Opinion » Heck

War is Heck



I was helping my grandfather clean his art studio last Tuesday, when I discovered a stack of old World War II-era military newspapers--specifically, Boise's own Gowen Field Beacon. Ever since the time I pulled up the linoleum in an old house and discovered an issue of the Idaho Press-Tribune with the headlines, "Johnson Predicts Vietnam Will Be Minor Conflict" and "Study: Beating Your Wife Can Save Your Marriage!" I'll put aside whatever I'm doing to pore over old tabloids. Needless to say, the studio still isn't safe for visitors, and I'm still lost in 1943. So, rather than pretend I want to talk about the depressing present, let's review the headlines from Idaho's war-torn past.

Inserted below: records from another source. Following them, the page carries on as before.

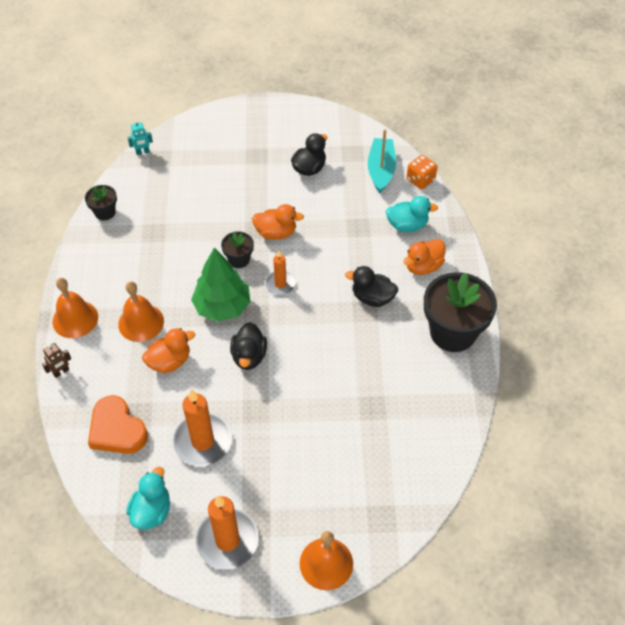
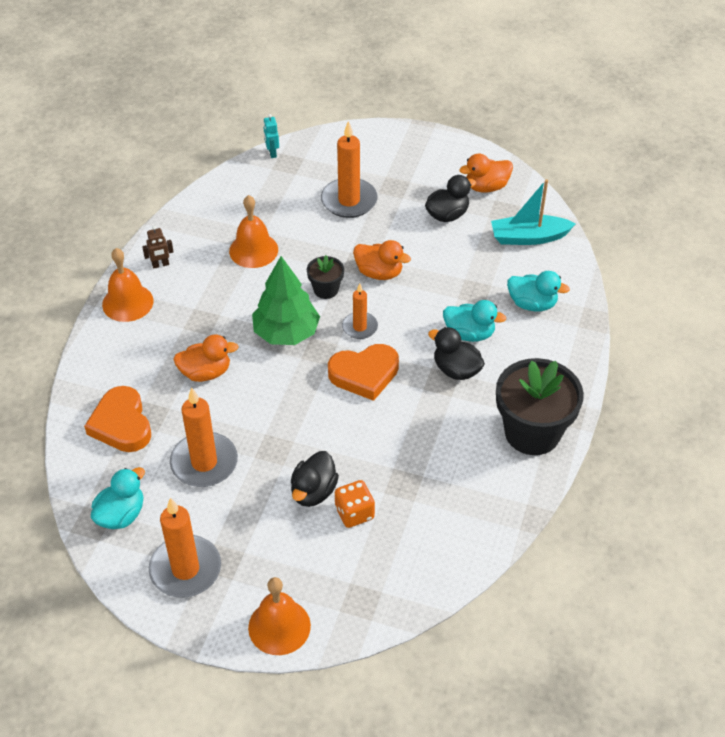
camera: 20 degrees right, 5 degrees down
brown robot [42,343,71,378] -> brown robot moved to [142,226,173,269]
black flower pot [85,185,117,221] -> none
orange bell [118,281,164,342] -> orange bell moved to [229,195,278,268]
turquoise robot [128,120,153,155] -> turquoise robot turned 75 degrees clockwise [263,114,279,158]
black duck [230,322,267,370] -> black duck moved to [291,451,339,507]
turquoise boat [368,129,396,193] -> turquoise boat turned 120 degrees counterclockwise [491,179,576,245]
orange duck [403,239,446,275] -> orange duck moved to [459,153,513,193]
orange dice [406,155,437,189] -> orange dice moved to [335,480,375,528]
none -> orange candle [321,121,378,218]
none -> orange heart [328,344,399,401]
none -> turquoise duck [443,300,506,342]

The big news on July 3 was that several officers and soldiers had gotten in trouble for sewing creases into their shirts and pants, believing it to be army regulation. Actor-slash-soldier boy Jimmy Stewart had been spotted getting, er, "chewed out" by a Seargent backstage at the Gowen Follies. The Coke machine that had been providing officers with free soda had been fixed. A few soldiers had graciously agreed to help get rid of Boise's "pestiferous jack rabbits" by "sniping" them. And the biggest story of all ... A gunner on a B-17 bomber attributed his ability to survive combat to the lucky skull that he had stolen from a graveyard in Palestine. "'John Doe' was promoted to staff sergeant and taken along as mascot on the plane 'Raunchy,'" reported the paper. "From his position above the bomb bay he watched the bombs rain terror on Axis towns, seaports and convoys in the Mediterranean."

Think about that image for a moment. Get all deep and pretend it's some mythological precursor of contemporary Palestinian-U.S. relations. Isn't that cool? If that's the kind of stuff they write about in the military, I'm going to hitch up with Stars and Stripes.